• TASK DETAILS: Please tally the lines below that contain the word "diffusion" and reply with the total alone.

Saved entries
┄┄┄┄┄┄┄┄┄┄
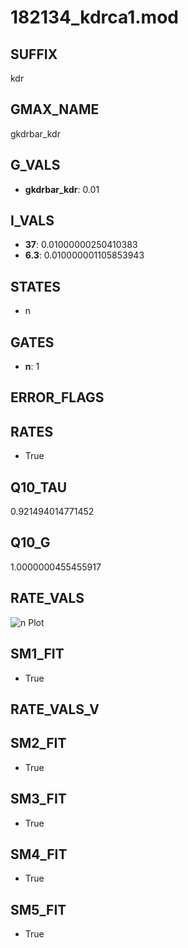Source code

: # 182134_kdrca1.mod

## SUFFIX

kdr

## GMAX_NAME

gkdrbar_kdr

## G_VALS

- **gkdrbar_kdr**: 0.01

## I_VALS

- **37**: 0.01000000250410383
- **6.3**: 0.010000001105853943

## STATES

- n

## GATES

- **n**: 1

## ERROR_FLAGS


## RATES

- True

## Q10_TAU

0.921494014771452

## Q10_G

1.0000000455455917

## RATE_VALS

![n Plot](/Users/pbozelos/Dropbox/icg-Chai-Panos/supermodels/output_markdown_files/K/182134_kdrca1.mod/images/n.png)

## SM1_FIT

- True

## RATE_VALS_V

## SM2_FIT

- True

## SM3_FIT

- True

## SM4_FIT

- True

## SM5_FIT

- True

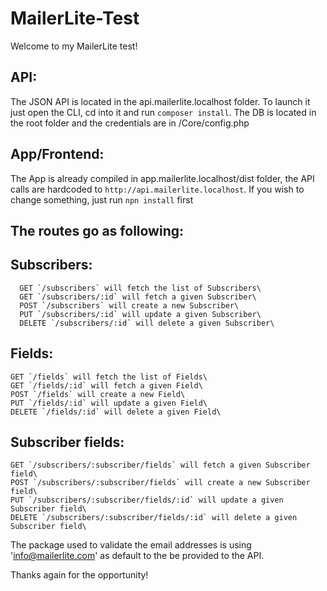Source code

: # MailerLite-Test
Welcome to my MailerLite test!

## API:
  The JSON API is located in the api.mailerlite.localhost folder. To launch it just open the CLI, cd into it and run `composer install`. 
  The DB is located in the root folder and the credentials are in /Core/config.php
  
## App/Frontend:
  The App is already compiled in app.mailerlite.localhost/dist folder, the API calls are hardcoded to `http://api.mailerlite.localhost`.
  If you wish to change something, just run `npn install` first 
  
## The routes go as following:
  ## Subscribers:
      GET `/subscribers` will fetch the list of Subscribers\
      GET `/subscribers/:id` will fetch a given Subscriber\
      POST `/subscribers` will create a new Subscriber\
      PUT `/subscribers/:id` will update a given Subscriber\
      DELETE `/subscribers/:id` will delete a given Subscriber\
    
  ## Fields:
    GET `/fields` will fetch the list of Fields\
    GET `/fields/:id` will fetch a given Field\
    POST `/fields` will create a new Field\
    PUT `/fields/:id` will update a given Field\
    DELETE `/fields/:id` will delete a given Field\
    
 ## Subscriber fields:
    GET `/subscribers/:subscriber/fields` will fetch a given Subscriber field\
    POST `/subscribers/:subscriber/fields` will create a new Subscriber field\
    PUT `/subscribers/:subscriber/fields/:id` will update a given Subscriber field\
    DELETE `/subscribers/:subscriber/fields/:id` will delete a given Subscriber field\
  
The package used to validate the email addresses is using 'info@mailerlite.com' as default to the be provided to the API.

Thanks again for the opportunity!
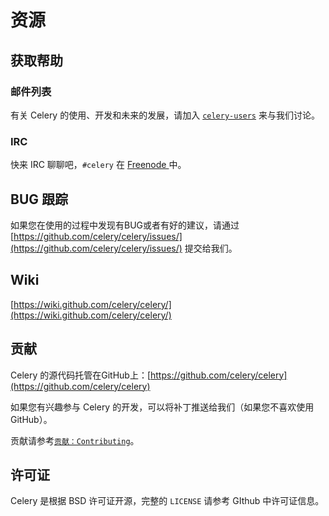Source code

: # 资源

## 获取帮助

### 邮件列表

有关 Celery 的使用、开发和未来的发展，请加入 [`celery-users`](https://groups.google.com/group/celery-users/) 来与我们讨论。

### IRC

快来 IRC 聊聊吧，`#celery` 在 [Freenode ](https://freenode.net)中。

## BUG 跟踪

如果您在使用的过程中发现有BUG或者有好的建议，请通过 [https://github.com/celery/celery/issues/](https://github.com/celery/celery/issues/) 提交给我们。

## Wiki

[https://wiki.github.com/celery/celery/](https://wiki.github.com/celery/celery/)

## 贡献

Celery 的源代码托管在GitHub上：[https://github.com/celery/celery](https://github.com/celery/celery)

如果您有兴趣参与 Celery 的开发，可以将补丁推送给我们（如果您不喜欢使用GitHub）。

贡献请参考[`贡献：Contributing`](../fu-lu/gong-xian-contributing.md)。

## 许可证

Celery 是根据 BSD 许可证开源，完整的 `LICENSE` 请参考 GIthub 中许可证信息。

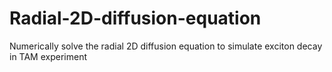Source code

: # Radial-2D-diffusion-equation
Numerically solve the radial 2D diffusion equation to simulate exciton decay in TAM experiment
┄┄┄┄┄┄┄┄┄┄
• OUTPUT FOR THIS EXERCISE: 2